"Sieg der Anti-Europäer" in Italien: Berlusconi nach Ruggiero-Rücktritt unter Druck

"Sieg der Anti-Europäer" in Italien
Berlusconi nach Ruggiero-Rücktritt unter Druck

Führende Oppositionspolitiker warfen Ministerpräsident Silvio Berlusconi am Sonntag vor, er gebe den "Euro-Skeptikern" im Kabinett nach.

dpa ROM/BRÜSSEL. EU-Kommissionspräsident Romano Prodi ließ in Brüssel verlauten, er hoffe, dass Italien seine bisherige pro-europäische Linie fortsetzt. Der 71-jährige Ruggiero war nach Angriffen auf Euro- Kritiker im Kabinett von Berlusconi öffentlich gemaßregelt worden und reichte darauf seinen Rücktritt ein.

Bundesaußenminister Joschka Fischer äußerte sein "großes Bedauern" über den Rücktritt und würdigte Ruggiero als überzeugten Europäer und guten Freud Deutschlands. Der belgische Außenminister Louis Michel sprach von einem "Sieg der Anti-Europäer" in Italien. Der Handlungsspielraum des überzeugten Europäers Ruggiero sei immer kleiner geworden. Stattdessen nehme der Einfluss etwa des anti- europäischen italienischen Reformministers und Liga-Nord-Vorsitzenden Umberto Bossi zu.

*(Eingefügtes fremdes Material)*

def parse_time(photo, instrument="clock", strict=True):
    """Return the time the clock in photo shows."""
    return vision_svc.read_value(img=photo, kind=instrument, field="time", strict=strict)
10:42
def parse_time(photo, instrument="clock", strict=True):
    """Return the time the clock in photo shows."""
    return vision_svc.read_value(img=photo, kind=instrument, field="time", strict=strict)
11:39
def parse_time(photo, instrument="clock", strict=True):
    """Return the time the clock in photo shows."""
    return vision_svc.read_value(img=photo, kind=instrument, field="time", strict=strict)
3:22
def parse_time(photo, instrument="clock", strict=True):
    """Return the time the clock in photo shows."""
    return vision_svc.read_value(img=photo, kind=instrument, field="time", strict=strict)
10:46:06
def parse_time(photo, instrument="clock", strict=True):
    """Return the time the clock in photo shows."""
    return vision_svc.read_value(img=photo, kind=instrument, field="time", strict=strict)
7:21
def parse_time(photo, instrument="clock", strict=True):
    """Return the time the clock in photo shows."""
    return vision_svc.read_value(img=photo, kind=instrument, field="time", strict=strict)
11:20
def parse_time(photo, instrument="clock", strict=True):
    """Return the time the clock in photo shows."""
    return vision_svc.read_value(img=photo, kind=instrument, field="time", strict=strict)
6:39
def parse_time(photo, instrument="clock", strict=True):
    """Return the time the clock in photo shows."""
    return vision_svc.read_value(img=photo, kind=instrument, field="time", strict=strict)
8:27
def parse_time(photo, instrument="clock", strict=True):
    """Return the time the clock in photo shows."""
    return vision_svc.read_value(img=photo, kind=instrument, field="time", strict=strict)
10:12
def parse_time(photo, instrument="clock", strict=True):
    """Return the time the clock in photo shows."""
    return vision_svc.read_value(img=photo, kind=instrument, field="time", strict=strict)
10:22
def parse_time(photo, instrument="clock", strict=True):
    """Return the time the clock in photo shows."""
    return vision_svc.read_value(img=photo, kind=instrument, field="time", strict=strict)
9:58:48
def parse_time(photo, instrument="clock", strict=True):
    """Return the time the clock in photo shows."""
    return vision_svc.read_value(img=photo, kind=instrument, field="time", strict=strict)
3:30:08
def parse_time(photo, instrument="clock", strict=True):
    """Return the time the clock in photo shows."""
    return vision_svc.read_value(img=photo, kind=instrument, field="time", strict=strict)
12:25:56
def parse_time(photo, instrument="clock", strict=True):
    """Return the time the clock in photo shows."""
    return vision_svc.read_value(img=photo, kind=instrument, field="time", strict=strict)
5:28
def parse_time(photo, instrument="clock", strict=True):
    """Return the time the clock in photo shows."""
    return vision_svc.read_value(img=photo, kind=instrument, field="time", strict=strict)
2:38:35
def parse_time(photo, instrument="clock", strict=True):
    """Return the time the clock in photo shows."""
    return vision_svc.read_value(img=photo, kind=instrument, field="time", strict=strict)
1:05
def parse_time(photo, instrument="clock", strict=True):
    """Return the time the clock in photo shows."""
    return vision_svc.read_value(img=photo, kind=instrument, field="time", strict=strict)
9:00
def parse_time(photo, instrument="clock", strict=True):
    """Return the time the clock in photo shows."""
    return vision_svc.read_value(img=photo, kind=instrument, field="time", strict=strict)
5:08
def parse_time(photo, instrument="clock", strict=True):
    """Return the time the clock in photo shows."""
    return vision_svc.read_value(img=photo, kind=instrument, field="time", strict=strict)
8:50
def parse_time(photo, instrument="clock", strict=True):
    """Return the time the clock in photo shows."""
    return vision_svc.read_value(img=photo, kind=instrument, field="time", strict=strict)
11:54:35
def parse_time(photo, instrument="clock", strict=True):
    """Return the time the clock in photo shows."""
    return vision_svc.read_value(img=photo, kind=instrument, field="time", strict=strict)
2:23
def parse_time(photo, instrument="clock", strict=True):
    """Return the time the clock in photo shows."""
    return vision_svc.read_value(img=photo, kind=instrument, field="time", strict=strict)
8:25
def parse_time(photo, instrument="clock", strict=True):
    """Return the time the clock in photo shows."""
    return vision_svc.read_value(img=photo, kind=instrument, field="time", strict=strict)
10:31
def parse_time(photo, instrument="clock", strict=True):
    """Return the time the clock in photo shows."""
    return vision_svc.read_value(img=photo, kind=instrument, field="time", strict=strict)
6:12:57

Berlusconi mache sich von diesen Strömungen immer abhängiger. Michel, dessen Land bis Jahresende die EU-Präsidentschaft inne hatte, will die Entwicklung bei einem EU-Spitzengespräch am Montag zur Sprache bringen.

Erste Ministerrücktritt seit Berlusconis Wahlsieg

Berlusconi (65) hatte den Rücktritt Ruggieros (71) am Samstagabend durch Interview-Äußerungen praktisch erzwungen. Berlusconi sagte: "Ich mache die Außenpolitik". Ruggiero sei lediglich ein "Techniker", der politische Vorgaben umzusetzen habe. Kommentatoren in Rom sprachen von einer öffentlichen Brüskierung Ruggieros. Ruggiero selbst gab zu seinem Schritt zunächst keine Erklärung ab.

Der Karrierediplomat Ruggiero, der viele Jahre Chef der Welthandels-Organisation WTO war, galt als politisches Schwergewicht in der Mitte-Rechts-Koalition. Es ist der erste Ministerrücktritt nach dem Wahlsieg Berlusconis im Mai. Wer neuer Außenminister wird, war zunächst unklar. Zunächst übernimmt Berlusconi die Geschäfte im Außenamt.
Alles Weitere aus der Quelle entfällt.